Prices and rents of industrial space here continued to fall in tandem in the third quarter of the year, JTC’s latest statistics released on Thursday (27 October) revealed.
Overall industrial property prices and rents fell by 1.7 percent and 2.0 percent, respectively, compared to the previous quarter. The indices also fell 7.8 percent and 7.3 percent, respectively, year-on-year.
The declines marked the sixth consecutive quarter of prices and rental revisions on both quarterly and yearly basis.
One analyst attributes the market’s sluggish performance to the slowdown in the investment demand on the back of cooling measures and high vacancy rates among completed strata-titled industrial property.

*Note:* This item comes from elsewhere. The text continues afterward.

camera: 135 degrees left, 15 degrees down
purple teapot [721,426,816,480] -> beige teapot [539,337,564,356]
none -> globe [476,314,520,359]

“The industrialists are taking a wait-and-see attitude after taking into consideration the prolonged slow economic growth at least until the end of 2017 going by the official GDP estimates, coupled with the uncertainties surrounding the global and regional economic recovery,” said Christine Li, director of Research at Cushman & Wakefield.
Occupancy rate also fell 0.3 percentage points from the previous quarter to 89.1 percent and dropped by 1.7 percentage points from that recorded in the same period last year.
According to JTC, about 3.0 million sq m of industrial space — including around 720,000 sq m of multiple-user factory space — is estimated to come on-stream from now till end of 2017, higher than the average annual supply and demand of around 1.9 sq m and 1.2 million sq m respectively in the past three years. The state landlord expects the upcoming supply to “exert further downward pressure on occupancy rates, prices and rentals, translating to reduced business costs for industrialists.”